Алехан громко озвучил то, о чем думал военный министр — все мысли прекрасно читались на его растерянном лице. Тут все правильно — вначале нужно всех пролитой кровью повязать, чтоб пути отступления ни у кого не было, а то ловкачи всегда найдутся.

— Объявлю в указе, что твои действия всецело одобряю! И приказываю всех восставших, кто оружие не сложит, казнить смертью на месте! Так, а где сейчас Василий Иванович?

— Первый батальон к «повторной присяге» сейчас приводит, — ухмыльнулся Алехан, все прекрасно поняв — граф Захар Григорьевич Чернышев, после такого своего приказа, как не крути, но тоже повязан кровью. А потому отступиться не может. Да и не будет такой шаг делать, от матушки царицы ему сплошные милости идут.

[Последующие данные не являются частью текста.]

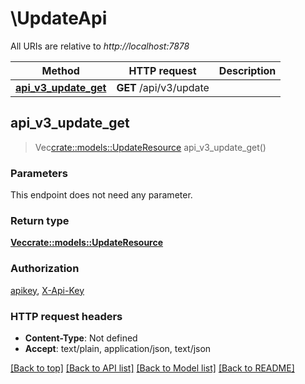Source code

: # \UpdateApi

All URIs are relative to *http://localhost:7878*

Method | HTTP request | Description
------------- | ------------- | -------------
[**api_v3_update_get**](UpdateApi.md#api_v3_update_get) | **GET** /api/v3/update | 



## api_v3_update_get

> Vec<crate::models::UpdateResource> api_v3_update_get()


### Parameters

This endpoint does not need any parameter.

### Return type

[**Vec<crate::models::UpdateResource>**](UpdateResource.md)

### Authorization

[apikey](../README.md#apikey), [X-Api-Key](../README.md#X-Api-Key)

### HTTP request headers

- **Content-Type**: Not defined
- **Accept**: text/plain, application/json, text/json

[[Back to top]](#) [[Back to API list]](../README.md#documentation-for-api-endpoints) [[Back to Model list]](../README.md#documentation-for-models) [[Back to README]](../README.md)


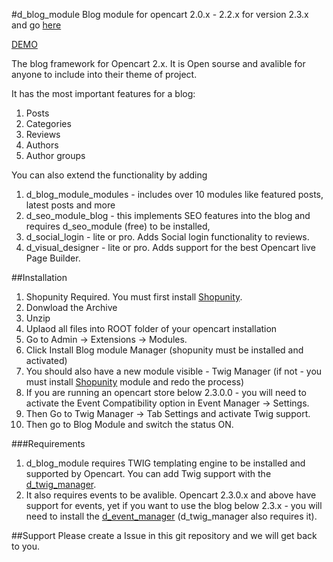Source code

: #d_blog_module
Blog module for opencart 2.0.x - 2.2.x
for version 2.3.x and go [here](https://github.com/Dreamvention/2_d_blog_module_230)

[DEMO](https://dreamvention.myshopunity.com/230/d_blog_module/index.php?route=d_blog_module/category)

The blog framework for Opencart 2.x. It is Open sourse and avalible for anyone to include into their theme of project. 

It has the most important features for a blog:
1. Posts
2. Categories
3. Reviews
4. Authors
5. Author groups

You can also extend the functionality by adding
1. d_blog_module_modules - includes over 10 modules like featured posts, latest posts and more
2. d_seo_module_blog - this implements SEO features into the blog and requires d_seo_module (free) to be installed,
3. d_social_login - lite or pro. Adds Social login functionality to reviews.
4. d_visual_designer - lite or pro. Adds support for the best Opencart live Page Builder.

##Installation
1. Shopunity Required. You must first install [Shopunity](https://shopunity.net).
2. Donwload the Archive
3. Unzip 
4. Uplaod all files into ROOT folder of your opencart installation
5. Go to Admin -> Extensions -> Modules. 
6. Click Install Blog module Manager (shopunity must be installed and activated)
7. You should also have a new module visible - Twig Manager (if not - you must install [Shopunity](https://shopunity.net) module and redo the process)
8. If you are running an opencart store below 2.3.0.0 - you will need to activate the Event Compatibility option in Event Manager -> Settings.
9. Then Go to Twig Manager -> Tab Settings and activate Twig support.
10. Then go to Blog Module and switch the status ON.

###Requirements
1. d_blog_module requires TWIG templating engine to be installed and supported by Opencart. You can add Twig support with the [d_twig_manager](https://github.com/Dreamvention/2_d_twig_manager).
2. It also requires events to be avalible. Opencart 2.3.0.x and above have support for events, yet if you want to use the blog below 2.3.x - you will need to install the [d_event_manager](https://github.com/Dreamvention/2_d_event_manager) (d_twig_manager also requires it). 

##Support
Please create a Issue in this git repository and we will get back to you.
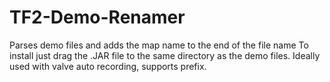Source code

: # TF2-Demo-Renamer
Parses demo files and adds the map name to the end of the file name
To install just drag the .JAR file to the same directory as the demo files. Ideally used with valve auto recording, supports prefix.
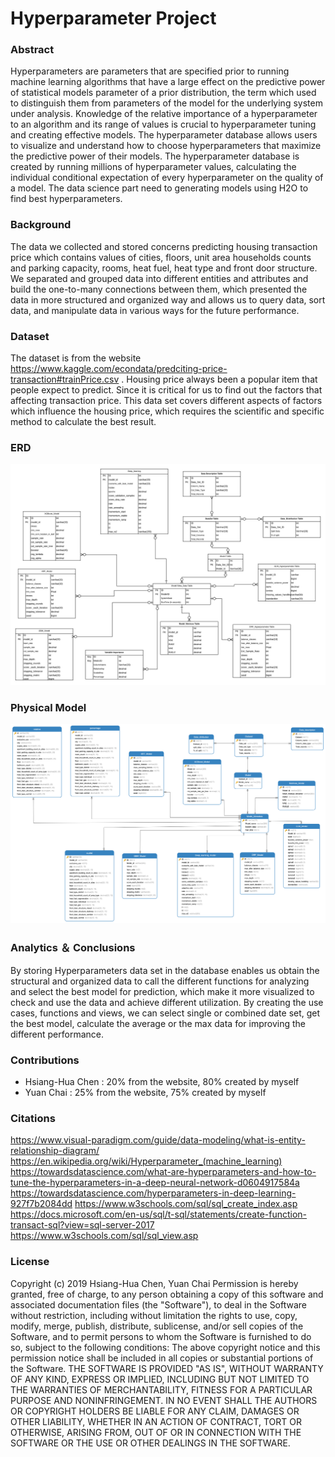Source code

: # Hyperparameter Project

### Abstract
Hyperparameters are parameters that are specified prior to running machine learning algorithms that have a large effect on the predictive power of statistical models parameter of a prior distribution, the term which used to distinguish them from parameters of the model for the underlying system under analysis. Knowledge of the relative importance of a hyperparameter to an algorithm and its range of values is crucial to hyperparameter tuning and creating effective models.
The hyperparameter database allows users to visualize and understand how to choose hyperparameters that maximize the predictive power of their models. The hyperparameter database is created by running millions of hyperparameter values, calculating the individual conditional expectation of every hyperparameter on the quality of a model. The data science part need to generating models using H2O to find best hyperparameters.


### Background
The data we collected and stored concerns predicting housing transaction price which contains values of  cities, floors, unit area households counts and parking capacity, rooms, heat fuel, heat type and front door structure. We separated and grouped data into different entities and attributes and build the one-to-many connections between them, which presented the data in more structured and organized way and allows us to query data, sort data, and manipulate data in various ways for the future performance.

### Dataset
The dataset is from the website https://www.kaggle.com/econdata/predciting-price-transaction#trainPrice.csv . Housing price always been a popular item that people expect to predict. Since it is critical for us to find out the factors that affecting transaction price. This data set covers different aspects of factors which influence the housing price, which requires the scientific and specific method to calculate the best result. 

### ERD
![ERD](https://github.com/INFO6105-Spring19/hyperparameter-db-project-ds07/blob/master/DB/report/images/NERD.png)


### Physical Model
![PM](https://github.com/INFO6105-Spring19/hyperparameter-db-project-ds07/blob/master/DB/report/images/PM.png)

### Analytics ＆ Conclusions 
By storing Hyperparameters data set in the database enables us obtain the structural and organized data to call the different functions for analyzing and select the best model for prediction, which make it more visualized to check and use the data and achieve different utilization. By creating the use cases, functions and views, we can select single or combined date set, get the best model, calculate the average or the max data for improving the different performance. 

### Contributions 
- Hsiang-Hua Chen : 20% from the website, 80% created by myself
- Yuan Chai : 25% from the website, 75% created by myself

### Citations
https://www.visual-paradigm.com/guide/data-modeling/what-is-entity-relationship-diagram/
https://en.wikipedia.org/wiki/Hyperparameter_(machine_learning)
https://towardsdatascience.com/what-are-hyperparameters-and-how-to-tune-the-hyperparameters-in-a-deep-neural-network-d0604917584a
https://towardsdatascience.com/hyperparameters-in-deep-learning-927f7b2084dd
https://www.w3schools.com/sql/sql_create_index.asp
https://docs.microsoft.com/en-us/sql/t-sql/statements/create-function-transact-sql?view=sql-server-2017
https://www.w3schools.com/sql/sql_view.asp

### License

Copyright (c) 2019 Hsiang-Hua Chen, Yuan Chai
Permission is hereby granted, free of charge, to any person obtaining a copy of this software and associated documentation files (the "Software"), to deal in the Software without restriction, including without limitation the rights to use, copy, modify, merge, publish, distribute, sublicense, and/or sell copies of the Software, and to permit persons to whom the Software is furnished to do so, subject to the following conditions:
The above copyright notice and this permission notice shall be included in all copies or substantial portions of the Software.
THE SOFTWARE IS PROVIDED "AS IS", WITHOUT WARRANTY OF ANY KIND, EXPRESS OR IMPLIED, INCLUDING BUT NOT LIMITED TO THE WARRANTIES OF MERCHANTABILITY, FITNESS FOR A PARTICULAR PURPOSE AND NONINFRINGEMENT. IN NO EVENT SHALL THE AUTHORS OR COPYRIGHT HOLDERS BE LIABLE FOR ANY CLAIM, DAMAGES OR OTHER LIABILITY, WHETHER IN AN ACTION OF CONTRACT, TORT OR OTHERWISE, ARISING FROM, OUT OF OR IN CONNECTION WITH THE SOFTWARE OR THE USE OR OTHER DEALINGS IN THE SOFTWARE.


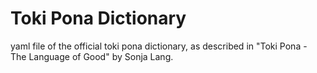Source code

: # Toki Pona Dictionary
yaml file of the official toki pona dictionary, as described in "Toki Pona - The Language of Good" by Sonja Lang.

Невдалеке прогремел слитный залп, послышались громкие стоны, которые сменились предсмертными хрипами, вскоре оборвавшимися. Генералы переглянулись, оба воевали, а потому моментально поняли, что произошло. Однако Чернышев предпочел уточнить:

— Военный суд хоть собрали?

— Так точно, господин генерал-аншеф. Василий Иванович подполковник полка Измайловского и вправе сам решать судьбу полдюжины изменников, присягу нарушивших. Собрал суд быстро, офицеры вынесли приговор — подвергнуть злодеев и предателей расстрелянию. По жребию отобрали от всех рот солдат и капралов в команду. Вот саму казнь провели перед строем оставшегося верным императрице батальона.

Алексей Григорьевич насупился — все же на измайловцев он бы уже не полагался. Солдаты смотрели зверьми на преображенцев, во взглядах офицеров он чувствовал тщательно скрываемую ненависть. А то, что их заставили расстрелять собственных товарищей, верности не добавит, наоборот — перейдут на сторону Ивашки, как только удобный момент выпадет. Видимо, о том же думал и граф Чернышев, негромко сказавший:

— Батальон сей влей в свой полк, Алексей Григорьевич, и поставишь первым в линию. Если вздумают изменить — отдай преображенцам приказ стрелять в спину. И пусть о том измайловцы знают. Через час гвардия выступит на Шлиссельбург — в авангарде семеновцы. А вон и их командир — сейчас узнаем, что там с конногвардейцами произошло!

Подъехавший верхом на гнедой кобылице гвардии подполковник и генерал-поручик Вадковский был хмур, лазоревый мундир порядком запылен. Но 52-х летний генерал живо спрыгнул с седла, поводья тут же подхватил один из трех его адъютантов, следовавших за фактическим командиром полка — полковником у семеновцев была сама императрица.